**TUGAS**
1. Sebutkan semua rujukan ayat Al-Qur'an (nama surah dan nomor ayat) yang dicantumkan dalam teks tentang Islam hijau di bawah.
2. Menurut teks tentang Islam hijau, Islam hijau lebih dekat kepada paham apa?

**** TEKS SUMBER ****

Islam Hijau

214 dibaca

▪︎Oleh: Ariyanto

Islam hijau. Islam apalagi ini? Memang Islam ada warnanya? Kalau ada, berarti ada Islam warna-warni dong!

Jangan memaknai Islam hijau secara denotatif. Berdasarkan arti harfiah suatu kata tanpa ada satu makna yang menyertainya. Makna kata apa adanya yang mengacu kepada warna hijau. Islam yang berwarna hijau.

Islam hijau ini konotatif. Makna kias. Bukan makna sebenarnya. Sebuah ajaran yang membawa kepada kesejukan, kedamaian, keselamatan, kebahagiaan, dan kasih sayang bagi semesta alam (rahmatan lil ‘alamin), baik kepada penghuni alam (manusia, hewan, dan tumbuhan) maupun alam itu sendiri. Ruang yang di dalamnya terdapat kehidupan biotik dan abiotik.

“Dan tiadalah Kami mengutus kamu, melainkan untuk (menjadi) rahmat bagi semesta alam.” (QS Al Anbiya’: 107)

Kita sebagai umat manusia yang diperintahkan Allah memberikan rahmat bagi alam semesta tentu harus peduli terhadap alam. Menjadi sahabatnya alam. Bukan menjadi musuhnya alam. Mengapa? Karena manusia itu khalifatullah fil ardh. Wakil Allah di muka Bumi yang harus menjalankan sesuatu sesuai kehendak Sang Pencipta. (QS Al Baqarah: 30-34).

Islam hijau bukan antroposentrisme. Yang ingin menjadikan alam sebagai objek untuk dieksploitasi secara membabi buta. Tanpa tanggung jawab moral. Islam hijau lebih dekat kepada ekofeminisme. Manusia, termasuk makhluk hidup lainnya, dan alam menjadi bagian integral yang tak terpisahkan. Posisinya setara. Sama-sama makhluk ciptaan Allah. Manusia diperintahkan untuk merawat, karena Allah menciptakan alam beserta isinya seperti tumbuh-tumbuhan dan hewan memiliki manfaat untuk manusia.

“Dan Dia telah menciptakan binatang ternak untuk kamu; padanya ada (bulu) yang menghangatkan dan berbagai-bagai manfaat, dan sebahagiannya kamu makan,” (QS An-Nahl 5).

’’Allah-lah yang telah menciptakan langit dan bumi dan menurunkan air hujan dari langit, kemudian Dia mengeluarkan dengan air hujan itu berbagai buah-buahan menjadi rezeki untukmu; dan Dia telah menundukkan bahtera bagimu supaya bahtera itu, berlayar di lautan dengan kehendak-Nya, dan Dia telah menundukkan (pula) bagimu sungai-sungai. (QS Ibrahim: 32)

**** MATERI YANG DISEDIAKAN ****

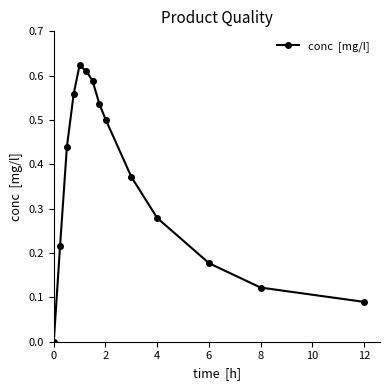

What is the sum of all values?

5.1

****

**JAWABAN TIAP TUGAS**
1. QS Al Anbiya’: 107; QS Al Baqarah: 30-34; QS An-Nahl 5; QS Ibrahim: 32

2. Ekofeminisme.